I raggi del sole che filtravano attraverso la finestra mi facero svegliare, tuttavia mi ostinavo ancora a cercare di prendere sonno.

Ad un certo punto mi arresi e aprii gli occhi. Anche Justin era sveglio, l'avevo notato fin da subito.

"Ehi" gli sussurrai dolcemente all'orecchio. "So che sei sveglio".

Justin si voltò verso di me e con estrema lentezza mi lasciò un bacio sulla fronte.

Mi misi più vicina a lui, mentre continuava ad accarezzarmi i capelli.

"Tu pensi mai al Canada?" chiese così, di punto in bianco senza aver prima detto qualcosa che potesse correlarsi in qualche modo alla sua domanda.

Rimasi a guardarlo, pensierosa e con mille domande.
"Perché mi chiedi questo?"

Justin si limitò a scrollare le spalle: era in grado di percepire la mia preoccupazione e forse pensò che con quel semplice gesto il mio stato d'animo sarebbe cambiato, anche se non era affatto così.

"Non lo so. Mi è venuto in mente e così te l'ho chiesto" concluse.

Provai a fare come lui: ripensai a tutto quanto. Ripensai a quella casa, a quella malattia, a quella famiglia ormai persa per sempre, a tutto quello che avevo lasciato alle spalle e così come lo immaginai così lo scacciai dalla mia mente.

Mi alzai dal letto e mi diressi verso l'esterno della camera.

"Comunque no" gli dissi aprendo la porta e guardando il corridoio. "Non penso mai al Canada".

***

Le bevande calde mi erano sempre piaciute un sacco, ma ero convinta di amarle solo per via del clima rigido di Toronto, invece avevo continuato a berle anche con la temperatura alta.

Guardai l'orologio della cucina e, dopo aver appoggiato la tazza sul tavolo, mi recai in camera di Charlotte. Il giorno prima le avevo promesso che l'avrei portata al parco giochi, ma andando avanti di quel passo avrebbe continuato a dormire tutta la mattina.

Arrivai nella sua camera, dove l'unico rumore era il suo respiro. Aprii lentamente la finestra per permettere alla luce di entrare e notai Charlotte infilarsi letteralmente sotto le coperte.

Mi avvicinai al suo letto e con dolcezza riuscii a svegliarla.

La presi in braccio e le baciai la guancia.
"Se vogliamo andare al parco giochi non possiamo uscire di casa troppo tardi, tesoro".

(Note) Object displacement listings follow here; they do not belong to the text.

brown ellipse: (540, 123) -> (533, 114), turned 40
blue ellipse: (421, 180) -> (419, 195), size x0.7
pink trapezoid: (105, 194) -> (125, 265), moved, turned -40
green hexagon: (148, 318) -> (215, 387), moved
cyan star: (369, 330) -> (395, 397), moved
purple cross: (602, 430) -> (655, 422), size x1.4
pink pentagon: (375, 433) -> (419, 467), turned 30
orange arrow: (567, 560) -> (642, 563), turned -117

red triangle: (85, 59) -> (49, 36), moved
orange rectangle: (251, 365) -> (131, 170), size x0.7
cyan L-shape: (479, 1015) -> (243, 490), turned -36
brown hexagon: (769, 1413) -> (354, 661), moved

Scesi le scale e più o meno a metà del percorso che separava la sua camera dalla cucina mi bloccai di colpo.

Le spostai i capelli di lato, in modo da vedere meglio la sottospecie di bolla che si era formata sopra la sua clavicola.
Non era grandissima, ma nemmeno piccola; provai a toccarla e la sua durezza mi colpì.

Nonostante la sfiorai solamente,  appena la mia mano si soffermò sopra quella strana bolla, Charlotte si allontanò.

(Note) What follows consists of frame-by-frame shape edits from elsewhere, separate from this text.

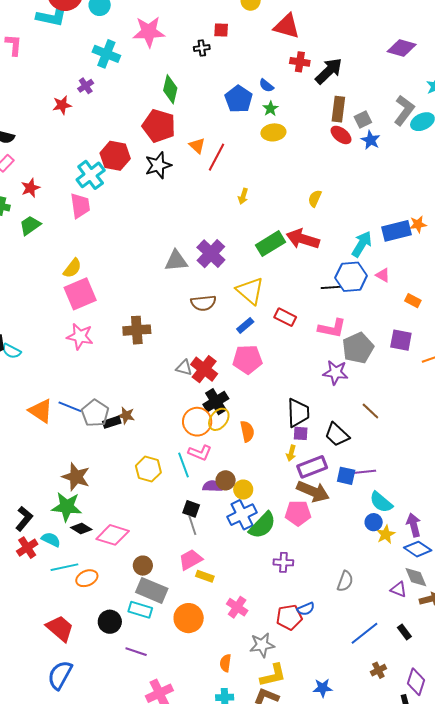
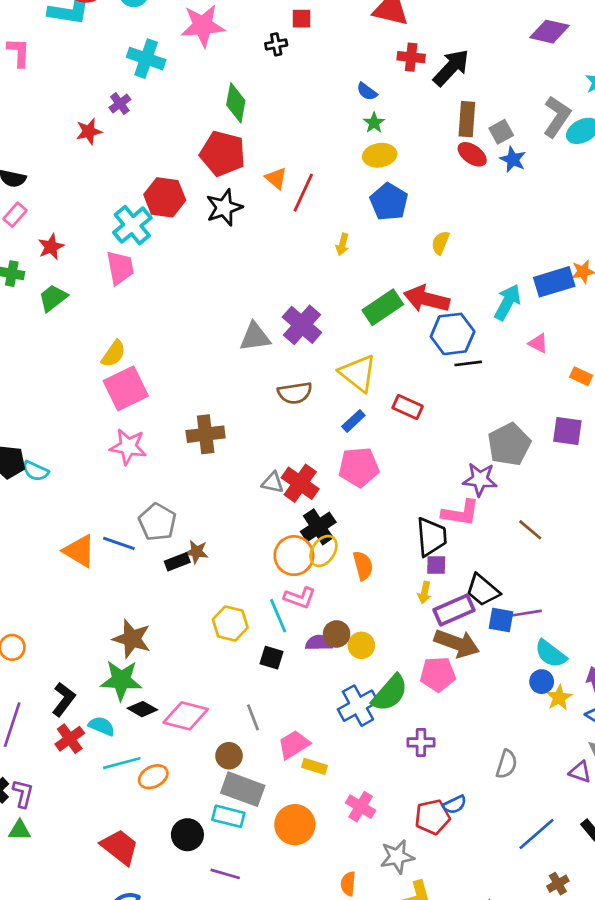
blue pentagon: (239, 99) -> (389, 202), moved
blue hexagon: (351, 277) -> (453, 334), moved
pink L-shape: (332, 328) -> (461, 513), moved
gray pentagon: (95, 413) -> (157, 522), moved
black trapezoid: (337, 435) -> (483, 590), moved
black square: (191, 509) -> (272, 658), moved
blue cross: (242, 515) -> (358, 706), moved
gray line: (192, 525) -> (253, 717), moved

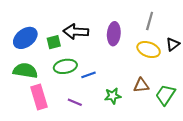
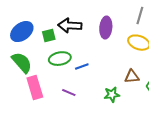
green semicircle: (25, 71) -> (22, 63), turned 40
green star: (113, 96) -> (112, 95), moved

"Ti fa male?" le domandai. Lei annuì.

La portai in cucina, le porsi una tazza di latte caldo e la lasciai in soggiorno davanti la televisione a guardare i cartoni animati.

Nel frattempo, chiamai Justin e gli raccontai tutto, descrivendo dettagliatamente ciò che la piccola Charlotte si era ritrovata di punto in bianco.

"Non credo sia niente di cui preoccuparsi" mi rispose. In sottofondo sentivo le voci di alcuni medici. "Alcune volte è nomale che i linfonodi si gonfino".